Fotoğraf Merih Soylu
Feraset’in anlamını bilir misiniz? Ben güzel anlamlar taşıdığını bilirdim o kadar. Ne zaman ki at gözleriyle ilgili okumalara başladım o zaman öğrendim ne kadar derin bir anlamı olduğunu. (Bu arada farklı tanımlarla karşılaştım, aklım karışınca bu konularda derin bilgisi olan ferasetli bir dostumdan yardım aldım)
Halk dilinde kullandığımız haliyle ferâset, “feruse” fiilinden türetilmiş, ve manası sözlükte “at hali ve binicilik işinden anlamak” demekmiş. Başka bir kaynağa göre ise Arapça frs kökünden gelen “göz veya kavrayışta keskin olma” sözcüğünden alıntıymış ve kapsamlı görüş, derinbakış, muhakeme yeteneği, bütünü kucaklayan yaklaşım gibi anlamlara gelirmiş. Ayrıca islam kozmolojisinde benekli ata “feres” denirmiş.
Feraset, yani olaylara “at” gibi bakmak, bu metafor çok hoşuma gitti. Atların gözleri insan gözünden çok farklı. Gözün yüzdeki konumu ve göz kaslarının neredeyse gözü 360 derece döndürecek şekilde yerleşimi çok geniş bir görüş açısı sağlıyor. Dolayısıyla feraset, olay ve olgulara her yönüyle, geçmişi geleceğiyle, içiyle dışıyla, görüneni veya görünmeyeniyle bakabilmek ve görebilmek demek.
At gözü ne kadar önemliymiş meğer…Bilimsel ve etimolojik yönü bir yana, benim için önemli olan duygusal yönü.

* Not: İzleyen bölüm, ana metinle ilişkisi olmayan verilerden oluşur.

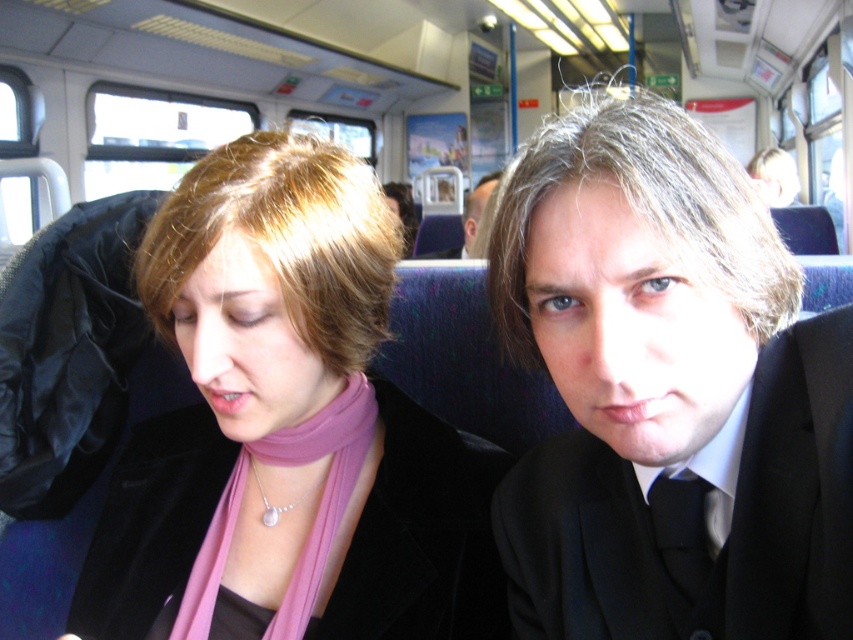
Which is above, pink silk scarf at center or smooth black suit at center?

smooth black suit at center

Is pink silk scarf at center smaller than smooth black suit at center?

Yes, pink silk scarf at center is smaller than smooth black suit at center.

Does point (212, 595) lie behind point (474, 230)?

No, (212, 595) is in front of (474, 230).

The height and width of the screenshot is (640, 853). I want to click on pink silk scarf at center, so click(x=311, y=524).

Is pink fabric scarf at center further to the viewer compared to pink silk scarf at center?

No, pink fabric scarf at center is in front of pink silk scarf at center.

Locate an element on the screen. The width and height of the screenshot is (853, 640). pink fabric scarf at center is located at coordinates (315, 403).

Which is more to the right, matte black suit at center or pink silk scarf at center?

Positioned to the right is matte black suit at center.

Does matte black suit at center appear on the right side of pink silk scarf at center?

Correct, you'll find matte black suit at center to the right of pink silk scarf at center.

You are a GUI agent. You are given a task and a screenshot of the screen. Output one action in this format:
    pyautogui.click(x=<x>, y=<y>)
    Task: Click on the matte black suit at center
    The image size is (853, 640).
    Given the screenshot: What is the action you would take?
    pyautogui.click(x=666, y=392)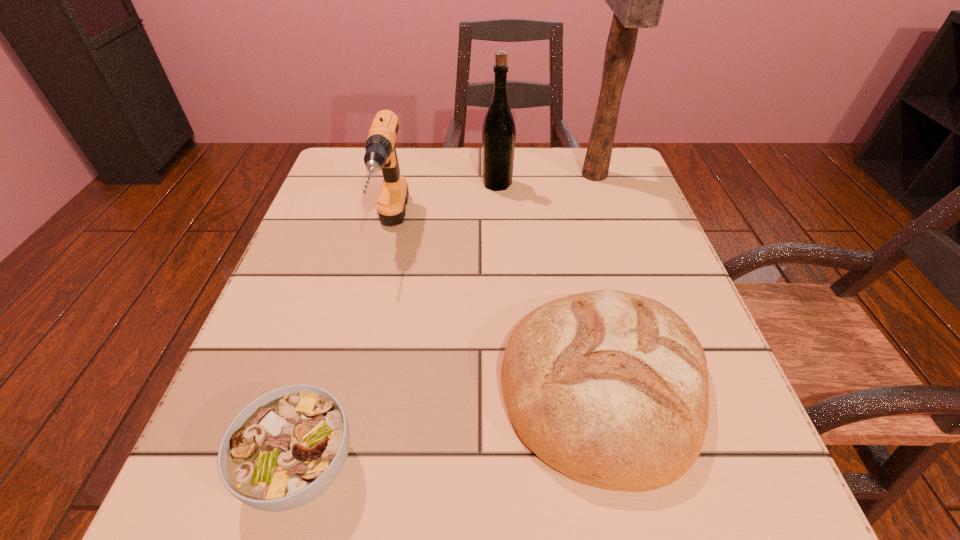
Locate an element on the screen. The image size is (960, 540). mallet present at the far edge is located at coordinates (637, 0).

Locate an element on the screen. beer bottle present at the far edge is located at coordinates (498, 132).

Locate an element on the screen. Image resolution: width=960 pixels, height=540 pixels. drill that is at the far edge is located at coordinates (380, 148).

Identify the location of bread that is at the near edge. (610, 388).

At what (x,y) coordinates should I click in order to perform the action: click on soup bowl at the near edge. Please return your answer as a coordinate pair (x, y). The height and width of the screenshot is (540, 960). Looking at the image, I should click on (286, 448).

Locate an element on the screen. Image resolution: width=960 pixels, height=540 pixels. drill present at the left edge is located at coordinates (380, 148).

Identify the location of soup bowl situated at the left edge. (286, 448).

Locate an element on the screen. The height and width of the screenshot is (540, 960). mallet that is at the right edge is located at coordinates (637, 0).

What are the coordinates of `bread that is at the right edge` in the screenshot? It's located at (610, 388).

You are a GUI agent. You are given a task and a screenshot of the screen. Output one action in this format:
    pyautogui.click(x=<x>, y=<y>)
    Task: Click on the object that is at the far left corner
    
    Given the screenshot: What is the action you would take?
    pyautogui.click(x=380, y=148)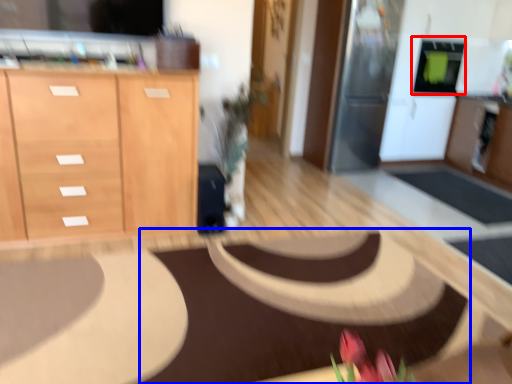
Question: Which object is closer to the camera taking this photo, appliance (highlighted by a red box) or mat (highlighted by a blue box)?

Choices:
 (A) appliance
 (B) mat

Answer: (B)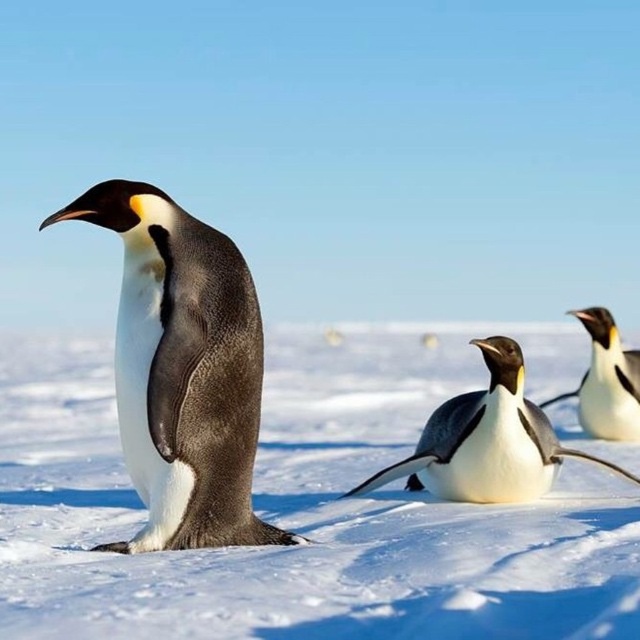
Between white fluffy snow at center and black glossy penguin at center, which one is positioned higher?

black glossy penguin at center

Is white fluffy snow at center thinner than black glossy penguin at center?

In fact, white fluffy snow at center might be wider than black glossy penguin at center.

Find the location of `white fluffy snow at center`. white fluffy snow at center is located at coordinates point(300,513).

Does white fluffy snow at center have a lesser width compared to black matte penguin at center?

No.

Does white fluffy snow at center have a greater width compared to black matte penguin at center?

Indeed, white fluffy snow at center has a greater width compared to black matte penguin at center.

The height and width of the screenshot is (640, 640). Find the location of `white fluffy snow at center`. white fluffy snow at center is located at coordinates (300, 513).

Image resolution: width=640 pixels, height=640 pixels. I want to click on white fluffy snow at center, so click(300, 513).

Which of these two, black matte penguin at center or white glossy penguin at center, stands taller?

With more height is black matte penguin at center.

This screenshot has height=640, width=640. Find the location of `black matte penguin at center`. black matte penguin at center is located at coordinates (182, 371).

Atın gözündeki bakış, ve o bakıştaki duyguları hissetmek. Yeter ki göz göze gelin, içinize doğru sıcacık ılık birşeylerin aktığını hissedebilirsiniz.
Göz göze deyince aklıma sanatçı Marina Abramoviç’in performansı geldi. Sanatçının 2020 de Sabancı müzesindeki sergisini izlemiş ve çok etkilenmiştim. Sonra da hiçliği vurgulamak için bir masaya oturup, günlerce karşısına bir dakikalık sürelerle oturup göz göze gelen seyircilerle olan performansının kaydını izlemiş , ve bu sırada tamamen tesadüfi olarak 20 yıldır görmediği eski aşkı Ulay’ın karşısına oturduğunda ve ilk göz göze geliş anındaki ifadeyi unutamamıştım. O gözlerde aşk, acı, pişmanlık, kavuşmanın yarattığı heyecan, ışıltı, kaybolan yıllara olan ağıt ama en çok da sevgi vardı.
Nereden nereye geldik, at gözünden, Marina Abramovic’e, gözünün içine bakmanın önemine ve ferasetli olmaya…
Gözler yalan söylemez, aslında önemli olan gönül gözüyle bakmak, ama yine de karşısındaki ile göz göze geldiğinde o enerji akımını hissedip, yüreğin içini görebilir insan.
Bu nedenle göz teması çok önemli. Kim olursa olsun konuşurken göz teması kurmaktan kaçınanlardan uzak durun derim, çünkü gözler yalan söylemez.
Sözün özü göz teması kurun, olaylara ve kişilere at ‘gözlüğüyle’ değil, at ‘gözüyle’ bakın, yani ferasetli olun.
Ferasetli olmak çok değerli…çünkü Kabuğuna değil içine bakmayı, görüneniyle yetinmeyip görünmeyenini hissetmeyi, maskesiyle aldanmayıp maskenin altını yoklamayı, bir açıdan değil birçok açıdan gözlemlemeyi, sadece sözüne değil özüne de bakmayı bilir ferasetli kişi.
Yaşamınızda hep ferasetli kişilerle karşılaşmanız dileğiyle, sevgiyle kalın.